Denis Matsuev est également directeur artistique du Concours international Serge Rachmaninov, dédié au piano, à la composition et à la direction d’orchestre, relancé sous sa forme moderne en 2022. Ce concours, soutenu par diverses institutions musicales, se donne pour objectif de maintenir vivante la mémoire du compositeur et de valoriser les interprètes qui s’emparent de son œuvre.
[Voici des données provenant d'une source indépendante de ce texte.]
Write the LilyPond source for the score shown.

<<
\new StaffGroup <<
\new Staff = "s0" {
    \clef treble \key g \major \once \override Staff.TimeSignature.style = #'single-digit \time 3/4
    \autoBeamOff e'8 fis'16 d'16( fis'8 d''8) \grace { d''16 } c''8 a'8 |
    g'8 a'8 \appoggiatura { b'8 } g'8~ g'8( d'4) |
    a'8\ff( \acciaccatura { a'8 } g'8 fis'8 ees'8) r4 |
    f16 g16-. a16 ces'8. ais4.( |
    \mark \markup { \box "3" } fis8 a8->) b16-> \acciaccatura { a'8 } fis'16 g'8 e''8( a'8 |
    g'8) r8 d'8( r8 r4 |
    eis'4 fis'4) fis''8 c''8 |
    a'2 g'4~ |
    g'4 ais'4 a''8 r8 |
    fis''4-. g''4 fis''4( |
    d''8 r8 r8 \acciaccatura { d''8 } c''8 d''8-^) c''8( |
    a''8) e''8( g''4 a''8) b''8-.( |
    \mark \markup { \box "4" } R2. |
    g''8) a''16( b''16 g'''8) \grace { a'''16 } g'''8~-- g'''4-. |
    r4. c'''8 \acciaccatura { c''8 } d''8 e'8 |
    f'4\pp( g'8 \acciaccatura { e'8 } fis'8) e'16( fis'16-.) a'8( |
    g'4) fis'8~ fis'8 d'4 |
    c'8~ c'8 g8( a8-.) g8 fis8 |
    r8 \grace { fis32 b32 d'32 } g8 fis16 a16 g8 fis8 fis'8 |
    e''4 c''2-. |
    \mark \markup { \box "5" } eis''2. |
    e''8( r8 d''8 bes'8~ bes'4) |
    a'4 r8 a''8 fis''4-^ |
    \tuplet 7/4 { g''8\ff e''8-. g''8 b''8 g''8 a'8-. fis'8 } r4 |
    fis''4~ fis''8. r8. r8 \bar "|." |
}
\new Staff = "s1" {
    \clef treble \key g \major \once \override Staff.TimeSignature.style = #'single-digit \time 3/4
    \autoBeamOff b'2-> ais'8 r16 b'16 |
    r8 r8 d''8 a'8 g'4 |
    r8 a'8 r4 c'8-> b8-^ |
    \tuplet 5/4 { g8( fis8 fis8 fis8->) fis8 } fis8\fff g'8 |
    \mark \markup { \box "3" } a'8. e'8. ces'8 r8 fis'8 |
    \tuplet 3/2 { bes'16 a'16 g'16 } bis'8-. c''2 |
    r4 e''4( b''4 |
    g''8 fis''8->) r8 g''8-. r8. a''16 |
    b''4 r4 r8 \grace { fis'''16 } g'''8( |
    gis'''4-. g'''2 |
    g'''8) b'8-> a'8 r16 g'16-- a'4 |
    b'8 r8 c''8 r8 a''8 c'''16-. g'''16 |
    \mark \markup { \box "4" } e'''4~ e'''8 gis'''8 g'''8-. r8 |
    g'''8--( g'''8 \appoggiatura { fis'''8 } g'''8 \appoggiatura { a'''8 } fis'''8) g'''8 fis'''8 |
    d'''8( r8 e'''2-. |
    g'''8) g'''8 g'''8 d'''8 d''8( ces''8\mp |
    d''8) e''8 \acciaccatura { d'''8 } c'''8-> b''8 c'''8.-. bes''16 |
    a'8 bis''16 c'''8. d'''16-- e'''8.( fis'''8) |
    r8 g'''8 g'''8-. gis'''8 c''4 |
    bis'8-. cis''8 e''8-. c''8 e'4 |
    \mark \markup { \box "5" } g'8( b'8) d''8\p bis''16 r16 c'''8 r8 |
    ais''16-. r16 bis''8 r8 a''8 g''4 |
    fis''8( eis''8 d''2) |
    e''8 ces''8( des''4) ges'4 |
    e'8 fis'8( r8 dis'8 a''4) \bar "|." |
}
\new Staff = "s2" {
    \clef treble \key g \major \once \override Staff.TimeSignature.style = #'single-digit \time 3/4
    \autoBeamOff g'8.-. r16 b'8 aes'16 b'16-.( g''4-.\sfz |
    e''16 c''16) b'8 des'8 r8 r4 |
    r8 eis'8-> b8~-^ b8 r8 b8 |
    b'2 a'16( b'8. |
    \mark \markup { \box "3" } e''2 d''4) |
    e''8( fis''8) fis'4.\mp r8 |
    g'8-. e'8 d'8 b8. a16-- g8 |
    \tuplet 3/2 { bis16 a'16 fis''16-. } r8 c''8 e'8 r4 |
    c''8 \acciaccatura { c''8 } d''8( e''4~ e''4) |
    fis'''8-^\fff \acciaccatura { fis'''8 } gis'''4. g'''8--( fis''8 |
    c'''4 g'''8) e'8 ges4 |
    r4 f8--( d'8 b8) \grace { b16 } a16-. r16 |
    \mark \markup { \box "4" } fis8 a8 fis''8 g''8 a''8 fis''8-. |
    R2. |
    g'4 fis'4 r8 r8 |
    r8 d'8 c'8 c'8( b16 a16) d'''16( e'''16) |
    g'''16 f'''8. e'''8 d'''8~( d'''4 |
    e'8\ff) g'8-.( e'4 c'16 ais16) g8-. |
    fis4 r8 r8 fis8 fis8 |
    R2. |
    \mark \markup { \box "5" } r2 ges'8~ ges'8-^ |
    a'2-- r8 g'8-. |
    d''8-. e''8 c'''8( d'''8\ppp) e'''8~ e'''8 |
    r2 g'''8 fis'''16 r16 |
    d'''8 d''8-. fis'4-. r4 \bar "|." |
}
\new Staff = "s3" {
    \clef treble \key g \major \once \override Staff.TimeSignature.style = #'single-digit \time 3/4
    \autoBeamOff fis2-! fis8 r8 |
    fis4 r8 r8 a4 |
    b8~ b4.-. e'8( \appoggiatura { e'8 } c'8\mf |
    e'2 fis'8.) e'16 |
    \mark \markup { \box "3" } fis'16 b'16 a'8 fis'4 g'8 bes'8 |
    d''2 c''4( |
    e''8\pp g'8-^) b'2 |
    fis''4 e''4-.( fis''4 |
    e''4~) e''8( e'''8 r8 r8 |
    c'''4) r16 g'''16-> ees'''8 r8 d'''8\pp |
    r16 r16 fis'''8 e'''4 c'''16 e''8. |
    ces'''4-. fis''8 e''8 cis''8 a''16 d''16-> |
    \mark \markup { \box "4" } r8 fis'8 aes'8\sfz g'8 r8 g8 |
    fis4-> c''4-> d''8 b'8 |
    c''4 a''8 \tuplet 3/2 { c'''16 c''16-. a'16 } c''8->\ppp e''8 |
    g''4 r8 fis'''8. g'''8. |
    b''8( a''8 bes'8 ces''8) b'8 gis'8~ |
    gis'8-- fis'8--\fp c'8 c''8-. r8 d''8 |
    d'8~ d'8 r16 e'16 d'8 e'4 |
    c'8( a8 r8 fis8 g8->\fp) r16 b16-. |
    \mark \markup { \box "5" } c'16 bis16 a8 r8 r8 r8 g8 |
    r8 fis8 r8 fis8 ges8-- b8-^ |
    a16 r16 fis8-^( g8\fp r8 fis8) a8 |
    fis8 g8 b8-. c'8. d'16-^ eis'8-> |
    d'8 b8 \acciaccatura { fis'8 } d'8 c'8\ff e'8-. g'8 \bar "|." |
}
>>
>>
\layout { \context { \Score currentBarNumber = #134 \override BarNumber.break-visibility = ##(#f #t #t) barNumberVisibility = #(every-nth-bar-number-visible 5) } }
À travers cet engagement, le pianiste affirme une continuité entre son activité de concertiste et un travail plus souterrain de structuration de la vie musicale.
Cette dimension de transmission rejoint, sous une autre forme, celle que l’on rencontre dans d’autres institutions musicales russes fondées par de grandes figures de l’interprétation, à l’image du concert de jeunes solistes de la fondation Spivakov donné à Paris en 2018. Elle entre aussi en résonance avec les manifestations de diffusion de la culture russe organisées en France, qu’il s’agisse de concerts, d’expositions ou de festivals de cinéma russe en France, autant de rendez-vous qui témoignent d’une circulation constante des artistes entre les deux pays.
Un parcours de passeur
La figure de Denis Matsuev, telle qu’elle s’est dessinée au fil des deux dernières décennies, est celle d’un concertiste de haut niveau doublé d’un médiateur. Concerts en région, master-classes, soutien à la jeune création, direction artistique de festivals : l’ensemble forme un engagement de long terme qui ne se mesure pas seulement au nombre d’apparitions en soirée de gala. Cette trajectoire lui confère une place particulière dans le paysage musical russe contemporain, et explique pourquoi son passage sur une scène comme le Théâtre des Champs-Élysées dépasse la seule dimension d’un récital.
Note éditoriale. Cette chronique propose un retour sur un récital donné en 2018 au Théâtre des Champs-Élysées. Les éléments biographiques et institutionnels relatifs à Denis Matsuev s’appuient sur des informations publiques stables. Le programme précis de la soirée est évoqué dans ses grandes lignes, conformément aux affinités répertoriales connues du pianiste. La rédaction remercie ses lectrices et lecteurs pour leur intérêt pour ces chroniques consacrées à la musique russe en France.